**Requirement**: Only the pictures are to be dropped, and the rest of the data should be copied exactly.

Stored data entries:
⁂

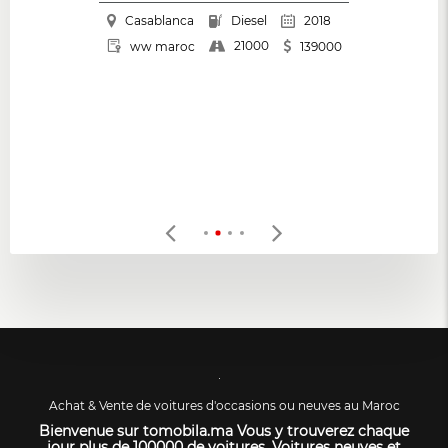
Casablanca
Diesel
2018
21000
ww maroc
139000
Achat & Vente de voitures d'occasions ou neuves au Maroc
Bienvenue sur tomobila.ma Vous y trouverez chaque
jour plus de 100000 de voitures. Voitures neuves et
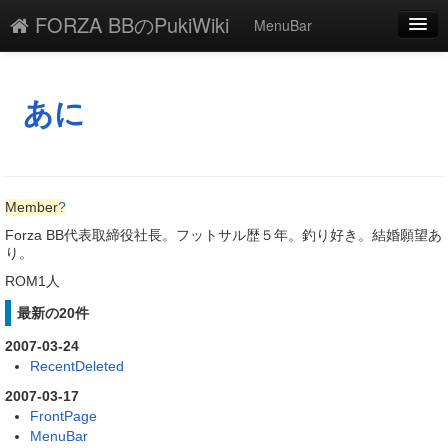
FORZA BBのPukiWiki
MenuBar
編集
添付
あに
凍結
新規
Member
?
最終更新
Forza BB代表取締役社長。フットサル歴５年。釣り好き。結婚願望あ
り。
一覧
ROM1人
単語検索
最新の20件
2007-03-24
RecentDeleted
2007-03-17
FrontPage
MenuBar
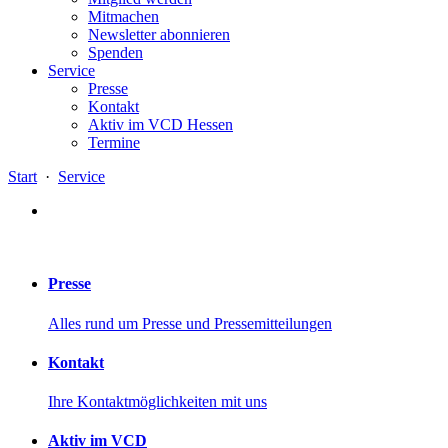
Mitmachen
Newsletter abonnieren
Spenden
Service
Presse
Kontakt
Aktiv im VCD Hessen
Termine
Start
·
Service
Presse
Alles rund um Presse und Pressemitteilungen
Kontakt
Ihre Kontaktmöglichkeiten mit uns
Aktiv im VCD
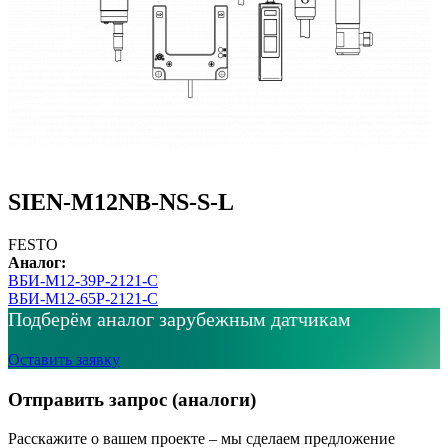
SIEN-M12NB-NS-S-L
FESTO
Аналог:
ВБИ-М12-39Р-2121-С
ВБИ-М12-65Р-2121-С
Подберём аналог зарубежным датчикам
Оставить заявку
Отправить запрос (аналоги)
Расскажите о вашем проекте – мы сделаем предложение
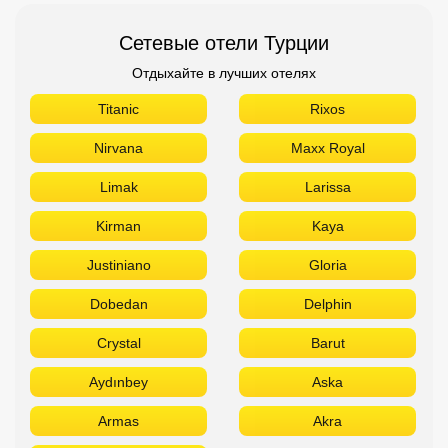
Сетевые отели Турции
Отдыхайте в лучших отелях
Titanic
Rixos
Nirvana
Maxx Royal
Limak
Larissa
Kirman
Kaya
Justiniano
Gloria
Dobedan
Delphin
Crystal
Barut
Aydınbey
Aska
Armas
Akra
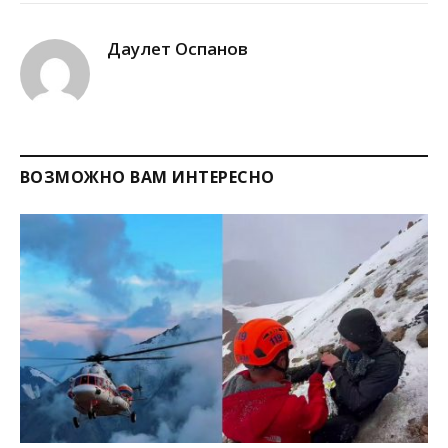
Link
Даулет Оспанов
ВОЗМОЖНО ВАМ ИНТЕРЕСНО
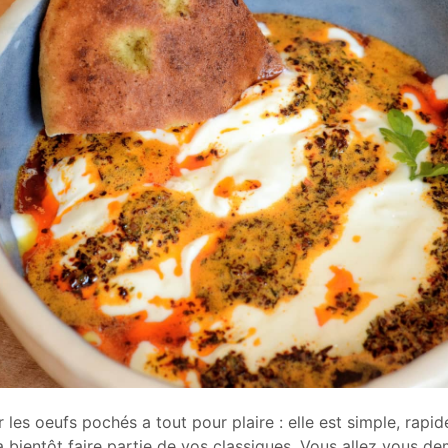
 les oeufs pochés a tout pour plaire : elle est simple, rapid
a bientôt faire partie de vos classiques. Vous allez vous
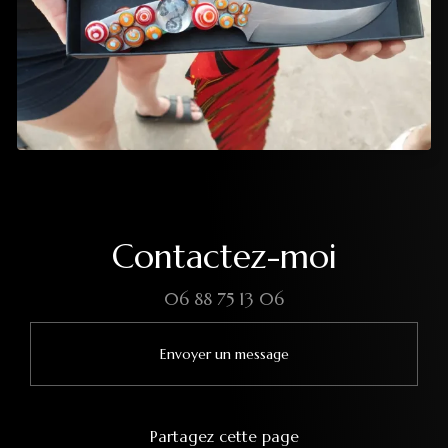
Contactez-moi
06 88 75 13 06
Envoyer un message
Partagez cette page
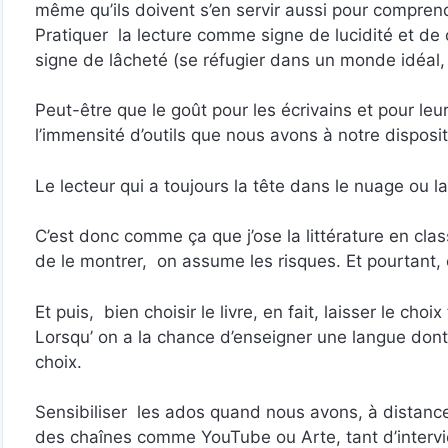
même qu’ils doivent s’en servir aussi pour comprend
Pratiquer la lecture comme signe de lucidité et 
signe de lâcheté (se réfugier dans un monde idéal, 
Peut-être que le goût pour les écrivains et pour leur 
l’immensité d’outils que nous avons à notre disposit
Le lecteur qui a toujours la tête dans le nuage ou l
C’est donc comme ça que j’ose la littérature en clas
de le montrer, on assume les risques. Et pourtant,
Et puis, bien choisir le livre, en fait, laisser le cho
Lorsqu’ on a la chance d’enseigner une langue dont 
choix.
Sensibiliser les ados quand nous avons, à distance d
des chaînes comme YouTube ou Arte, tant d’intervie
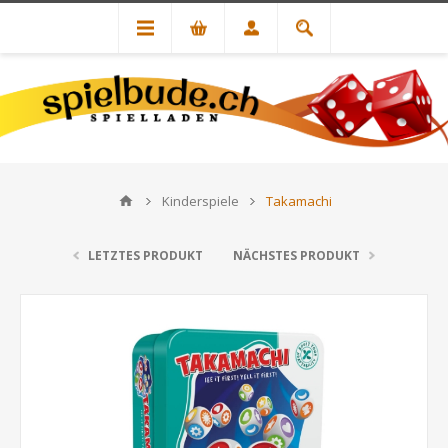
Kinderspiele
Takamachi
LETZTES PRODUKT
NÄCHSTES PRODUKT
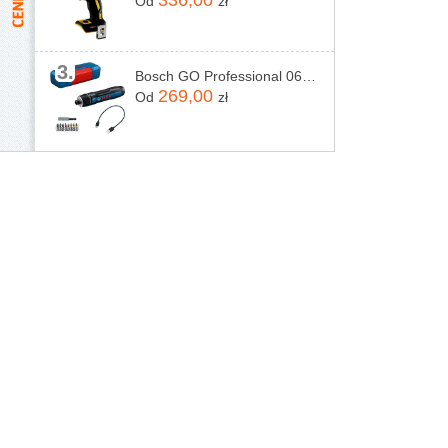
336,00
Od
zł
3.
Bosch GO Professional 06019H2201
269,00
Od
zł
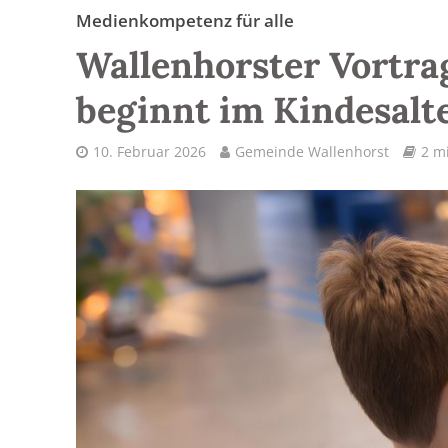
Medienkompetenz für alle
Wallenhorster Vortra
beginnt im Kindesalt
10. Februar 2026
Gemeinde Wallenhorst
2 mi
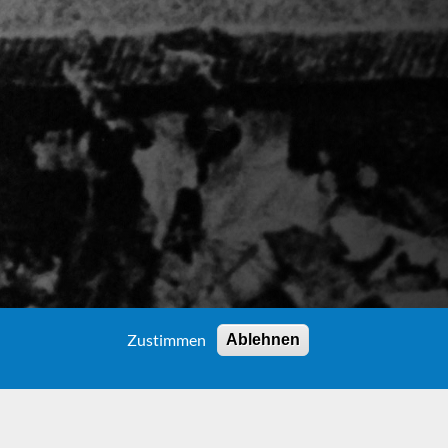
Zustimmen
Ablehnen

⁂

**Result of this task**:
Casablanca
Diesel
2018
21000
ww maroc
139000
Achat & Vente de voitures d'occasions ou neuves au Maroc
Bienvenue sur tomobila.ma Vous y trouverez chaque
jour plus de 100000 de voitures. Voitures neuves et
FORZA BBのPukiWiki
MenuBar
編集
添付
あに
凍結
新規
Member
?
最終更新
Forza BB代表取締役社長。フットサル歴５年。釣り好き。結婚願望あ
り。
一覧
ROM1人
単語検索
最新の20件
2007-03-24
RecentDeleted
2007-03-17
FrontPage
MenuBar
Mitmachen
Newsletter abonnieren
Spenden
Service
Presse
Kontakt
Aktiv im VCD Hessen
Termine
Start
·
Service
Presse
Alles rund um Presse und Pressemitteilungen
Kontakt
Ihre Kontaktmöglichkeiten mit uns
Aktiv im VCD
SIEN-M12NB-NS-S-L
FESTO
Аналог:
ВБИ-М12-39Р-2121-С
ВБИ-М12-65Р-2121-С
Подберём аналог зарубежным датчикам
Оставить заявку
Отправить запрос (аналоги)
Расскажите о вашем проекте – мы сделаем предложение
Сетевые отели Турции
Отдыхайте в лучших отелях
Titanic
Rixos
Nirvana
Maxx Royal
Limak
Larissa
Kirman
Kaya
Justiniano
Gloria
Dobedan
Delphin
Crystal
Barut
Aydınbey
Aska
Armas
Akra
Link
Даулет Оспанов
ВОЗМОЖНО ВАМ ИНТЕРЕСНО
 les oeufs pochés a tout pour plaire : elle est simple, rapid
a bientôt faire partie de vos classiques. Vous allez vous
Contactez-moi
06 88 75 13 06
Envoyer un message
Partagez cette page
même qu’ils doivent s’en servir aussi pour comprend
Pratiquer la lecture comme signe de lucidité et 
signe de lâcheté (se réfugier dans un monde idéal, 
Peut-être que le goût pour les écrivains et pour leur 
l’immensité d’outils que nous avons à notre disposit
Le lecteur qui a toujours la tête dans le nuage ou l
C’est donc comme ça que j’ose la littérature en clas
de le montrer, on assume les risques. Et pourtant,
Et puis, bien choisir le livre, en fait, laisser le cho
Lorsqu’ on a la chance d’enseigner une langue dont 
choix.
Sensibiliser les ados quand nous avons, à distance d
des chaînes comme YouTube ou Arte, tant d’intervie
Kinderspiele
Takamachi
LETZTES PRODUKT
NÄCHSTES PRODUKT
336,00
Od
zł
3.
Bosch GO Professional 06019H2201
269,00
Od
zł
Medienkompetenz für alle
Wallenhorster Vortra
beginnt im Kindesalt
10. Februar 2026
Gemeinde Wallenhorst
2 mi
Zustimmen
Ablehnen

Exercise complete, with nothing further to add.